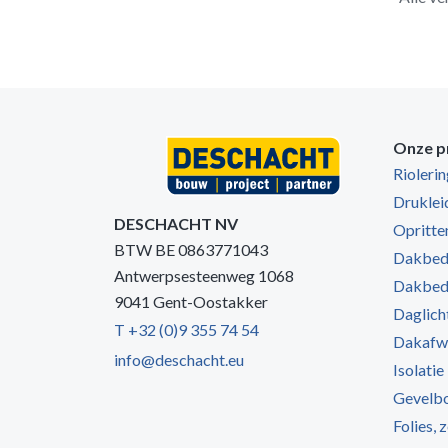
Onze p
Rioleri
Druklei
DESCHACHT NV
Opritten
BTW BE 0863771043
Dakbede
Antwerpsesteenweg 1068
Dakbede
9041 Gent-Oostakker
Daglich
T +32 (0)9 355 74 54
Dakafw
info@deschacht.eu
Isolatie
Gevelb
Folies, 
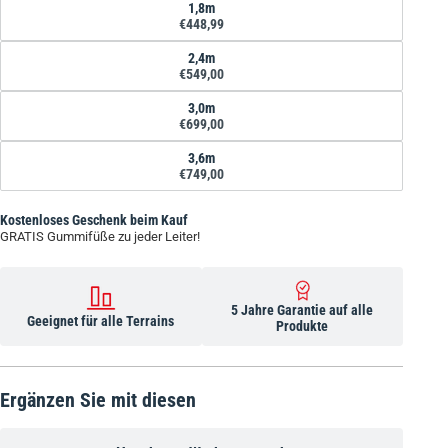
1,8m
€448,99
2,4m
€549,00
3,0m
€699,00
3,6m
€749,00
Kostenloses Geschenk beim Kauf
GRATIS Gummifüße zu jeder Leiter!
5 Jahre Garantie auf alle
Geeignet für alle Terrains
Produkte
Ergänzen Sie mit diesen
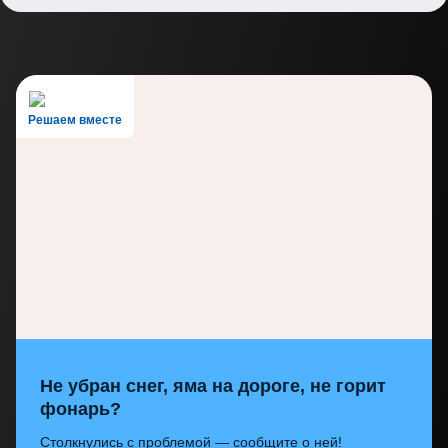
Решаем вместе
Не убран снег, яма на дороге, не горит
фонарь?
Столкнулись с проблемой — сообщите о ней!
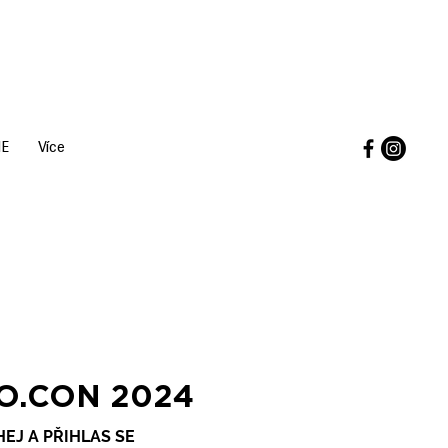
IE
Více
O.CON 2024
HEJ A PŘIHLAS SE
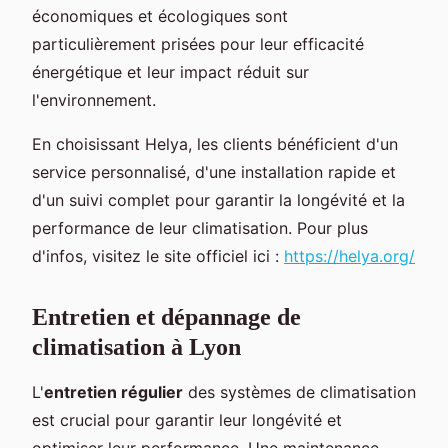
économiques et écologiques sont
particulièrement prisées pour leur efficacité
énergétique et leur impact réduit sur
l'environnement.
En choisissant Helya, les clients bénéficient d'un
service personnalisé, d'une installation rapide et
d'un suivi complet pour garantir la longévité et la
performance de leur climatisation. Pour plus
d'infos, visitez le site officiel ici :
https://helya.org/
Entretien et dépannage de
climatisation à Lyon
L'
entretien régulier
des systèmes de climatisation
est crucial pour garantir leur longévité et
optimiser leur performance. Une maintenance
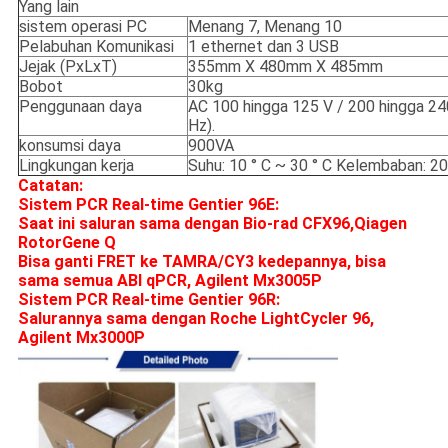
Yang lain
sistem operasi PC
Menang 7, Menang 10
Pelabuhan Komunikasi
1 ethernet dan 3 USB
Jejak (PxLxT)
355mm X 480mm X 485mm
Bobot
30kg
Penggunaan daya
AC 100 hingga 125 V / 200 hingga 24
Hz).
konsumsi daya
900VA
Lingkungan kerja
Suhu: 10 ° C ~ 30 ° C Kelembaban: 
Catatan:
Sistem PCR Real-time Gentier 96E:
Saat ini saluran sama dengan Bio-rad CFX96,Qiagen
RotorGene Q
Bisa ganti FRET ke TAMRA/CY3 kedepannya, bisa
sama semua ABI qPCR, Agilent Mx3005P
Sistem PCR Real-time Gentier 96R:
Salurannya sama dengan Roche LightCycler 96,
Agilent Mx3000P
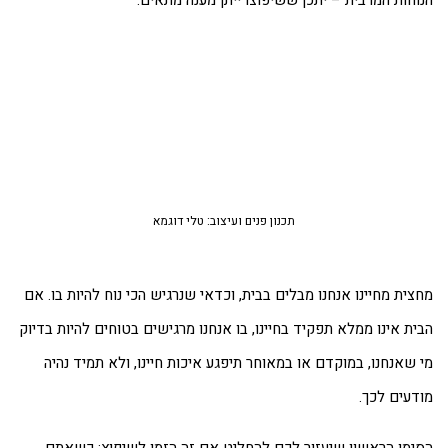
וחות המרבית – יתכן ששיפוצו ייתן מענה מתאים.
תכנון פנים ועיצוב: טלי דוגמא
צית מחיינו אנחנו מבלים בבית, וכדאי שנרגיש הכי נוח להיות בו. אם
ית אינו ממלא תפקיד בחיינו, בו אנחנו מרגישים בטוחים להיות בדיוק
 שאנחנו, במוקדם או במאוחר תיפגע איכות חיינו, ולא תמיד נהיה
דעים לכך.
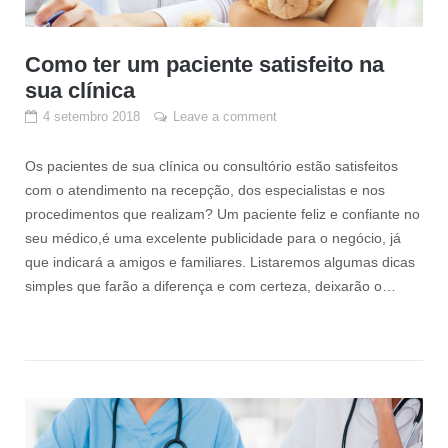
Como ter um paciente satisfeito na
sua clínica
4 setembro 2018
Leave a comment
Os pacientes de sua clínica ou consultório estão satisfeitos
com o atendimento na recepção, dos especialistas e nos
procedimentos que realizam? Um paciente feliz e confiante no
seu médico,é uma excelente publicidade para o negócio, já
que indicará a amigos e familiares. Listaremos algumas dicas
simples que farão a diferença e com certeza, deixarão o…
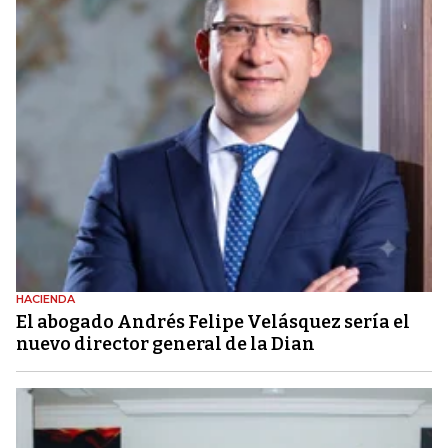
HACIENDA
El abogado Andrés Felipe Velásquez sería el
nuevo director general de la Dian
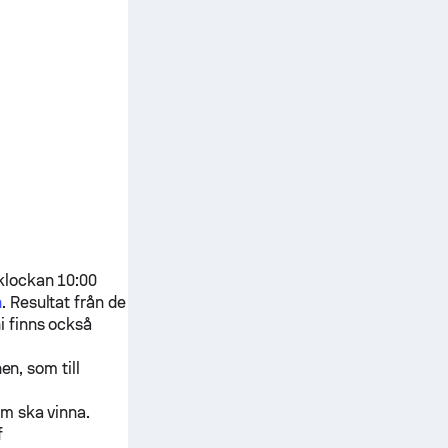
klockan 10:00
n
. Resultat från de
i
finns också
en, som till
om ska vinna.
f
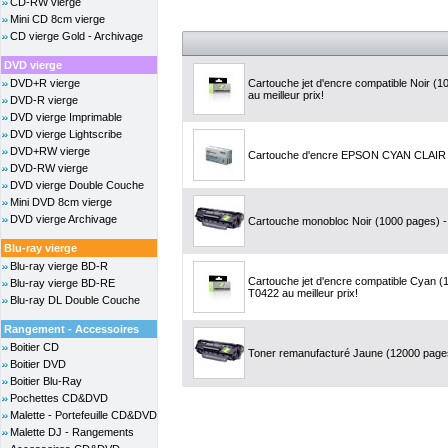
CD-RW vierge
Mini CD 8cm vierge
CD vierge Gold - Archivage
DVD vierge
DVD+R vierge
Cartouche jet d'encre compatible Noir (
au meilleur prix!
DVD-R vierge
DVD vierge Imprimable
DVD vierge Lightscribe
DVD+RW vierge
Cartouche d'encre EPSON CYAN CLAIR 
DVD-RW vierge
DVD vierge Double Couche
Mini DVD 8cm vierge
DVD vierge Archivage
Cartouche monobloc Noir (1000 pages) - 
Blu-ray vierge
Blu-ray vierge BD-R
Cartouche jet d'encre compatible Cyan 
Blu-ray vierge BD-RE
T0422 au meilleur prix!
Blu-ray DL Double Couche
Rangement - Accessoires
Boitier CD
Toner remanufacturé Jaune (12000 pages)
Boitier DVD
Boitier Blu-Ray
Pochettes CD&DVD
Malette - Portefeuille CD&DVD
Malette DJ - Rangements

══════════

PROBLEM TO WORK ON: Rewrite the text read from all the entries above, putting "blank" in place of every "vierge" and keeping everything else the same. Leave the pictures out.

WORKED SOLUTION:
Onze p
Rioleri
Druklei
DESCHACHT NV
Opritten
BTW BE 0863771043
Dakbede
Antwerpsesteenweg 1068
Dakbede
9041 Gent-Oostakker
Daglich
T +32 (0)9 355 74 54
Dakafw
info@deschacht.eu
Isolatie
Gevelb
Folies, 
1,8m
€448,99
2,4m
€549,00
3,0m
€699,00
3,6m
€749,00
Kostenloses Geschenk beim Kauf
GRATIS Gummifüße zu jeder Leiter!
5 Jahre Garantie auf alle
Geeignet für alle Terrains
Produkte
Ergänzen Sie mit diesen
Решаем вместе
Не убран снег, яма на дороге, не горит
фонарь?
Столкнулись с проблемой — сообщите о ней!
IE
Více
O.CON 2024
HEJ A PŘIHLAS SE
économiques et écologiques sont
particulièrement prisées pour leur efficacité
énergétique et leur impact réduit sur
l'environnement.
En choisissant Helya, les clients bénéficient d'un
service personnalisé, d'une installation rapide et
d'un suivi complet pour garantir la longévité et la
performance de leur climatisation. Pour plus
d'infos, visitez le site officiel ici :
https://helya.org/
Entretien et dépannage de
climatisation à Lyon
L'
entretien régulier
des systèmes de climatisation
est crucial pour garantir leur longévité et
optimiser leur performance. Une maintenance
Yang lain
sistem operasi PC
Menang 7, Menang 10
Pelabuhan Komunikasi
1 ethernet dan 3 USB
Jejak (PxLxT)
355mm X 480mm X 485mm
Bobot
30kg
Penggunaan daya
AC 100 hingga 125 V / 200 hingga 24
Hz).
konsumsi daya
900VA
Lingkungan kerja
Suhu: 10 ° C ~ 30 ° C Kelembaban: 
Catatan:
Sistem PCR Real-time Gentier 96E:
Saat ini saluran sama dengan Bio-rad CFX96,Qiagen
RotorGene Q
Bisa ganti FRET ke TAMRA/CY3 kedepannya, bisa
sama semua ABI qPCR, Agilent Mx3005P
Sistem PCR Real-time Gentier 96R:
Salurannya sama dengan Roche LightCycler 96,
Agilent Mx3000P
וחות המרבית – יתכן ששיפוצו ייתן מענה מתאים.
תכנון פנים ועיצוב: טלי דוגמא
צית מחיינו אנחנו מבלים בבית, וכדאי שנרגיש הכי נוח להיות בו. אם
ית אינו ממלא תפקיד בחיינו, בו אנחנו מרגישים בטוחים להיות בדיוק
 שאנחנו, במוקדם או במאוחר תיפגע איכות חיינו, ולא תמיד נהיה
דעים לכך.
Como ter um paciente satisfeito na
sua clínica
4 setembro 2018
Leave a comment
Os pacientes de sua clínica ou consultório estão satisfeitos
com o atendimento na recepção, dos especialistas e nos
procedimentos que realizam? Um paciente feliz e confiante no
seu médico,é uma excelente publicidade para o negócio, já
que indicará a amigos e familiares. Listaremos algumas dicas
simples que farão a diferença e com certeza, deixarão o…
HACIENDA
El abogado Andrés Felipe Velásquez sería el
nuevo director general de la Dian
klockan 10:00
n
. Resultat från de
i
finns också
en, som till
om ska vinna.
f
CD-RW blank
Mini CD 8cm blank
CD blank Gold - Archivage
DVD blank
DVD+R blank
Cartouche jet d'encre compatible Noir (
au meilleur prix!
DVD-R blank
DVD blank Imprimable
DVD blank Lightscribe
DVD+RW blank
Cartouche d'encre EPSON CYAN CLAIR 
DVD-RW blank
DVD blank Double Couche
Mini DVD 8cm blank
DVD blank Archivage
Cartouche monobloc Noir (1000 pages) - 
Blu-ray blank
Blu-ray blank BD-R
Cartouche jet d'encre compatible Cyan 
Blu-ray blank BD-RE
T0422 au meilleur prix!
Blu-ray DL Double Couche
Rangement - Accessoires
Boitier CD
Toner remanufacturé Jaune (12000 pages)
Boitier DVD
Boitier Blu-Ray
Pochettes CD&DVD
Malette - Portefeuille CD&DVD
Malette DJ - Rangements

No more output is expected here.